RULE blackboard authority
Pixabay.com free image

And another thing…

The AG won’t get involved in disputes over CC&Rs or rules violations over pets, nuisances, aesthetics, etc. — and on this point I agree with the industry, the AG shouldn’t get involved in neighbor to neighbor disputes and petty nonsense.

While ADR might be useful to members in resolving these kinds of disputes — if the parties participate in good faith — ADR serves only the interests of the HOA board in matters related to voting, proxies, quorums, meetings, and association records.


Still doubtful? Look at how the AG’s hands are tied in other states

For example, take a look at California’s Office of Attorney General (OAG). Their web page contains a long list of complaints they OAG does not handle.

Wow, it looks quite familiar!

Source: https://oag.ca.gov/consumers/general/homeowner_assn


California is arguably the most heavily regulated state, in terms of the sheer volume of legislation written specifically for association-governed common interest developments. Yet abuse and corruption persist in HOA-ville, partly because of lack of meaningful consumer protection at the state level.
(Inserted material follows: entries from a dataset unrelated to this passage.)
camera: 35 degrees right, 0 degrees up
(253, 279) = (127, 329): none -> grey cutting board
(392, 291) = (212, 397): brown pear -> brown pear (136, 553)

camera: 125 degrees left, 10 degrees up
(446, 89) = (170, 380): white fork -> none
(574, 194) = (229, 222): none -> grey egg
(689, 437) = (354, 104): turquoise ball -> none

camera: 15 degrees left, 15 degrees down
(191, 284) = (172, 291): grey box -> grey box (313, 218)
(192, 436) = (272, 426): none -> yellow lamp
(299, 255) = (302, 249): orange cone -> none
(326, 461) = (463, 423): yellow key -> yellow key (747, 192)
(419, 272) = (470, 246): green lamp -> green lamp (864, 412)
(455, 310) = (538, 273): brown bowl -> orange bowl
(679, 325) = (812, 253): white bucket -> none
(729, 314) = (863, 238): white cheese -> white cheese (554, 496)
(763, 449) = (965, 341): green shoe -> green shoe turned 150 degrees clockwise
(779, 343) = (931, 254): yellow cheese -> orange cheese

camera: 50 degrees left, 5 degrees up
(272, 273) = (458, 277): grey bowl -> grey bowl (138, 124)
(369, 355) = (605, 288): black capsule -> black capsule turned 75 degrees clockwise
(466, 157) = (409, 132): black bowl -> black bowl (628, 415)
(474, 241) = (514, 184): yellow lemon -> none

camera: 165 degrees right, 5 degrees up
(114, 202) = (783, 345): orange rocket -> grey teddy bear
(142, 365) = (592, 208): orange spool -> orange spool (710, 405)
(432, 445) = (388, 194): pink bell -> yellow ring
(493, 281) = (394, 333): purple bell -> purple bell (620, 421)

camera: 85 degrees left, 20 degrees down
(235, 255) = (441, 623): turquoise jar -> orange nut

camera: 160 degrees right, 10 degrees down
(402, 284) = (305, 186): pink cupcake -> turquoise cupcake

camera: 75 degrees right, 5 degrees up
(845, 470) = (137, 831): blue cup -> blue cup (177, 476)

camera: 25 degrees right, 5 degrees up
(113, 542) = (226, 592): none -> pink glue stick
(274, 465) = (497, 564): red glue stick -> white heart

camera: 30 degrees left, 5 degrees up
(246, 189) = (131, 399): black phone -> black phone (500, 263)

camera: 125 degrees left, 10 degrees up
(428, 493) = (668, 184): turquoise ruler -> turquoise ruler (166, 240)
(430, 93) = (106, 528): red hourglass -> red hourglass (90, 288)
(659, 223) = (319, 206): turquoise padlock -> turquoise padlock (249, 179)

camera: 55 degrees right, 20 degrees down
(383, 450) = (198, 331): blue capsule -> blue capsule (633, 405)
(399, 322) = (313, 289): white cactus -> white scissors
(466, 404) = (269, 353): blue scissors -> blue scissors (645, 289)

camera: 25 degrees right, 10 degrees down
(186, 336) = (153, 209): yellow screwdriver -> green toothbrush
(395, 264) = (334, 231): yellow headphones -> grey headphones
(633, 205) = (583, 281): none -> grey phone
Even in California, most complaints against homeowners, condominium, and cooperative associations must still be resolved through civil litigation. That means owners’ and shareholders’ only recourse, in most cases, is to lawyer up in the fight against their HOA, essentially paying to assert or defend their own rights against the collectively-funded association corporation.


If homeowners in Pennsylvania and other states in the U.S. are serious about making their HOAs accountable, they must educate themselves, organize, and start working on enacting or amending laws to serve their interests as opposed to the interests of the HOA industry.

Homeowners and residents should not settle for “baby steps” or regulations that amount to pure window dressing.

Likewise, concerned advocates must anticipate the next moves of trade groups and their lobbyists, who will, no doubt, propose additional legislation in the future, in order to expand their power, influence, and profit potential.